One of the key things is to speak up if you need help, do not sit back, and wait. Communicate regularly with your boss, your manager, or whoever's the appropriate person in the workforce that you look up to give that support.
Structure your day:
We would suggest that when working from home, you follow the same timings that you would have when working in the office.
Think about getting up in the morning, having your alarm set if it's required, get showered, get dressed as you would going into the office and have that mental attitude that you're working there.
You need to think about the structure of your day in terms of breaks and lunch timings. It's very easy to fall into the trap of spending time, possibly in front of the TV for a couple of hours during the day, and then saying that you'll catch up with things in the evenings.
Of course there are some circumstances that that might have to happen, if there are young children or other family members you have to care for, but where not, it is important to try and keep that structured as best you can.
Plan your work location:
Think about where you're working. Are you sitting in front of the TV on the couch with a laptop on your lap? It's not going to work. It's not going to be very effective.

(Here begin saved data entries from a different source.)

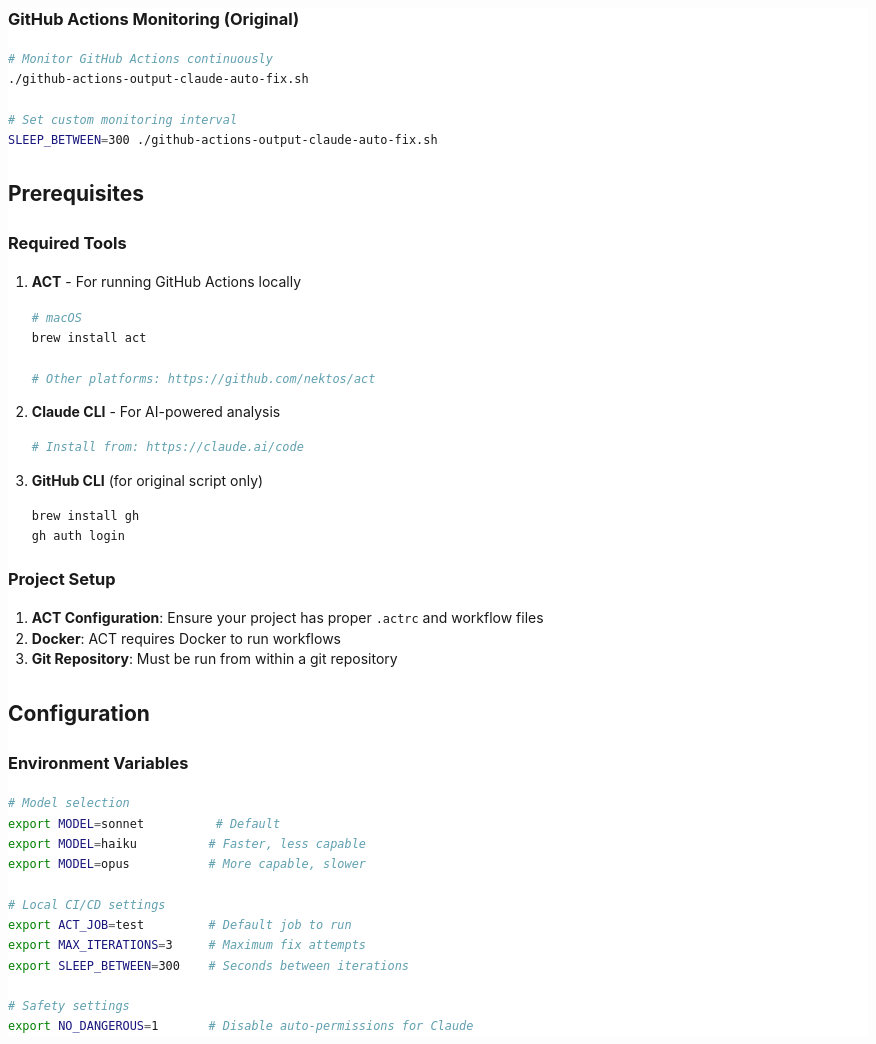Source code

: ### GitHub Actions Monitoring (Original)

```bash
# Monitor GitHub Actions continuously
./github-actions-output-claude-auto-fix.sh

# Set custom monitoring interval
SLEEP_BETWEEN=300 ./github-actions-output-claude-auto-fix.sh
```

## Prerequisites

### Required Tools

1. **ACT** - For running GitHub Actions locally
   ```bash
   # macOS
   brew install act
   
   # Other platforms: https://github.com/nektos/act
   ```

2. **Claude CLI** - For AI-powered analysis
   ```bash
   # Install from: https://claude.ai/code
   ```

3. **GitHub CLI** (for original script only)
   ```bash
   brew install gh
   gh auth login
   ```

### Project Setup

1. **ACT Configuration**: Ensure your project has proper `.actrc` and workflow files
2. **Docker**: ACT requires Docker to run workflows
3. **Git Repository**: Must be run from within a git repository

## Configuration

### Environment Variables

```bash
# Model selection
export MODEL=sonnet          # Default
export MODEL=haiku          # Faster, less capable
export MODEL=opus           # More capable, slower

# Local CI/CD settings
export ACT_JOB=test         # Default job to run
export MAX_ITERATIONS=3     # Maximum fix attempts
export SLEEP_BETWEEN=300    # Seconds between iterations

# Safety settings  
export NO_DANGEROUS=1       # Disable auto-permissions for Claude
```
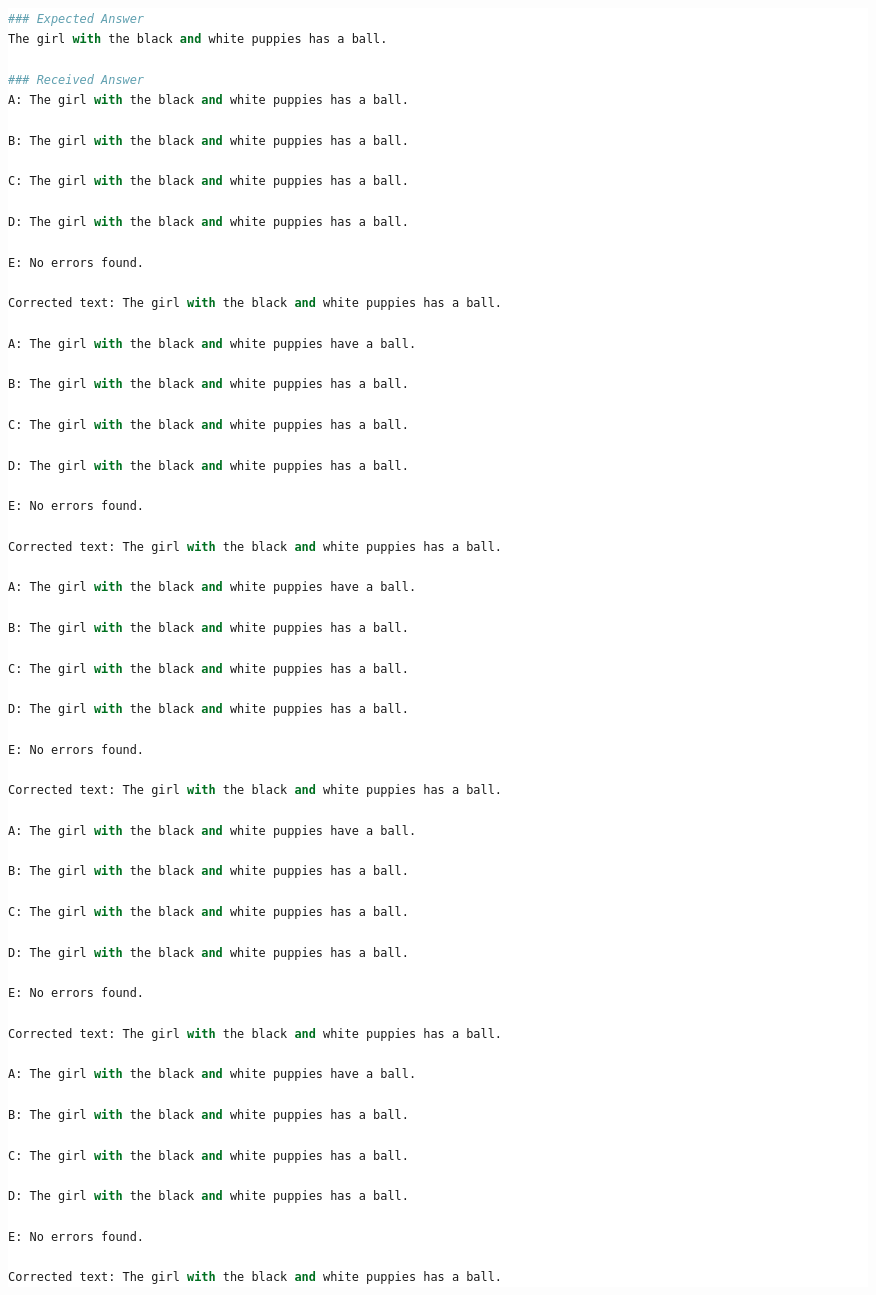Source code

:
 ```python
### Expected Answer
The girl with the black and white puppies has a ball.

### Received Answer
A: The girl with the black and white puppies has a ball.

B: The girl with the black and white puppies has a ball.

C: The girl with the black and white puppies has a ball.

D: The girl with the black and white puppies has a ball.

E: No errors found.

Corrected text: The girl with the black and white puppies has a ball.

A: The girl with the black and white puppies have a ball.

B: The girl with the black and white puppies has a ball.

C: The girl with the black and white puppies has a ball.

D: The girl with the black and white puppies has a ball.

E: No errors found.

Corrected text: The girl with the black and white puppies has a ball.

A: The girl with the black and white puppies have a ball.

B: The girl with the black and white puppies has a ball.

C: The girl with the black and white puppies has a ball.

D: The girl with the black and white puppies has a ball.

E: No errors found.

Corrected text: The girl with the black and white puppies has a ball.

A: The girl with the black and white puppies have a ball.

B: The girl with the black and white puppies has a ball.

C: The girl with the black and white puppies has a ball.

D: The girl with the black and white puppies has a ball.

E: No errors found.

Corrected text: The girl with the black and white puppies has a ball.

A: The girl with the black and white puppies have a ball.

B: The girl with the black and white puppies has a ball.

C: The girl with the black and white puppies has a ball.

D: The girl with the black and white puppies has a ball.

E: No errors found.

Corrected text: The girl with the black and white puppies has a ball.
```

Get yourself a structured location where your home allows it. Ideally, you want to have somewhere that's got daylight, and somewhere that you can open a window and get some fresh air.
Set Boundaries with Family:
It's also important to make sure you inform family members, and others within the household of your situation. Young children might not understand why mum and dad are at home, but they're not available to play or talk to.
Maybe your partner is used to having more time at home, where they focus on other things when others are not there, but suddenly you're there, and the children, and therefore you need to set those boundaries ensure that people understand.
Spend your breaks with Family when you can:
When you have your determined breaks,these times can be used to interact with other people within the house.
If your family or housemates know that you're available at those times, it might provide more of a structure. Of course, things can happen, there can be mistakes - children can walk in where you're on a call, that's acceptable. You've got to understand that we are in an environment that's not familiar, and we're putting others in an environment that's not familiar.
You want to ensure that you not only communicate regularly with your boss and manager, but also communicate with colleagues that you would be in the office environment as well.
Whether that is specifically talking about work, or taking some time out, just to check how they're doing, and maybe getting an opportunity to sound off a little bit about how you find things are going working from home.
Do not forget to speak up if you feel you're in a situation that's challenging - whether from a technological point of view or from an environmental point of view.
I'm not an expert in this area but having worked from home from my mid twenties, and also been a manager of many people who have worked from home, I think that it is very easy to fall into bad habits, when working from home.
My advice is to try and keep that structure that you had for your working day, and try and make sure that people around you understand that.